Она устремляет взгляд на маркер на полу.

— Конечно, — говорю я, отодвигая свой стул, чтобы расширить пространство между нами. — Пожалуйста, позволь мне.

Прежде чем она успевает что-то сказать, я опускаюсь и хватаю маркер. Я протягиваю его ей, и она с достоинством берет его. Она прочищает горло, издавая тихий звук.

— Спасибо.

— Не за что.

Не за что, и так будет всегда, хочу я сказать. Я подберу все оброненные тобой фломастеры и ручки. Я открою любую дверь и понесу все твои книги. Только попроси меня, Теодора, и я все сделаю.

Мистер Эмброуз попросил меня присмотреть за тобой — позволь мне.

Конечно, я ничего такого не говорю. Мы молчим до конца урока. Когда звенит звонок, и мистер Кин покидает нас, она собирает свои вещи, как всегда, с быстрой, клинической точностью. Она встает, колеблется, кивает мне и уходит.
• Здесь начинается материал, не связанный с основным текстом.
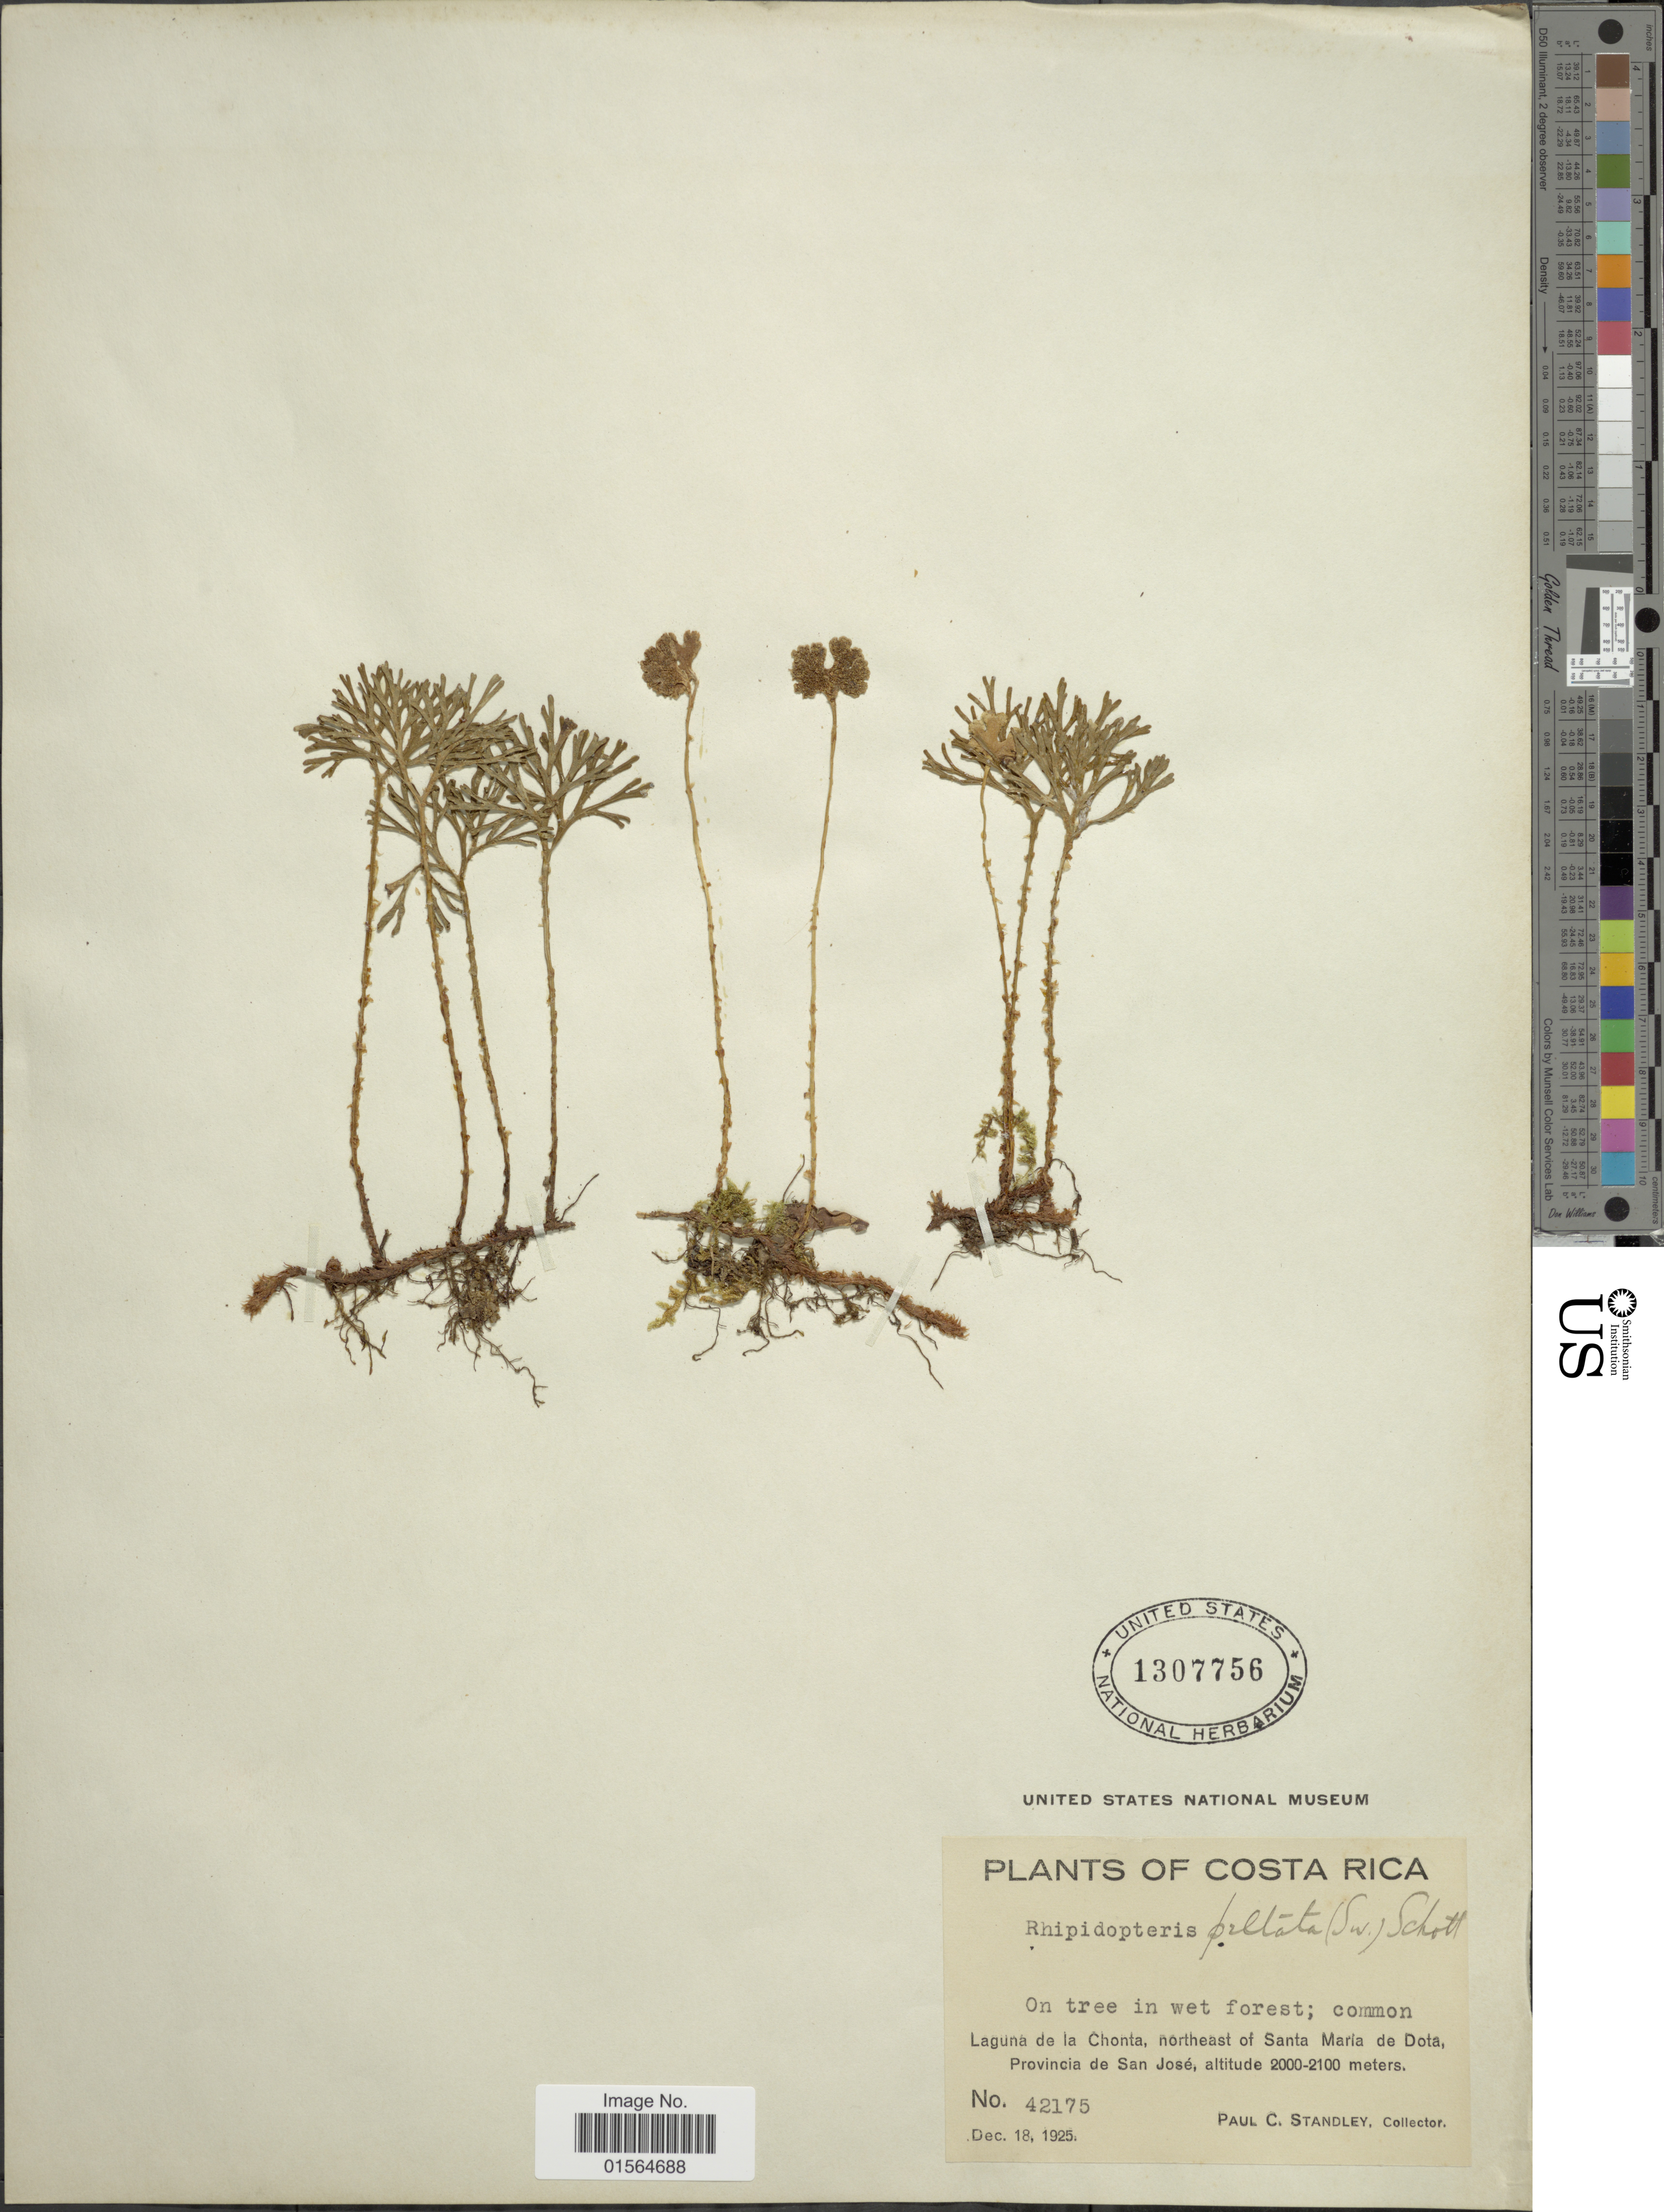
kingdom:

— Пока, Теодора, — отвечаю я.

В нашем последнем семестре девятого года обучения все идет по нарастающей. Когда мы все определились с выбором GCSE и знаем, какие оценки нам нужны для поступления на желаемые предметы, каждый чувствует, как на него начинают давить. Наши учителя, желая дать нам "почувствовать", какими будут GCSE, неожиданно повышают сложность каждого предмета.

Благодаря упорной работе, которую я веду с 8-го класса, я подготовлен настолько, насколько это возможно. Мы с Теодорой, кажется, держимся на плаву, но учителя воспринимают это как личный вызов.

На английском языке мистер Кин решает закончить год сильным уроком, посвятив его изучению современного Прометея. Я иду на эту тему с уверенностью, поскольку хорошо знаю греческую мифологию.

Вот только мистеру Кину не до мифологии. Его волнует миф о Прометее и то, что он называет "персонажем Прометея". Он хочет, чтобы мы задались вопросом, почему миф о Прометее вызывает такой отклик у человечества, уделяя особое внимание романтикам. Он достает стихи Шелли и Байрона и говорит, что кульминацией нашего исследования этой темы станет чтение и изучение романа Мэри Шелли "Франкенштейн".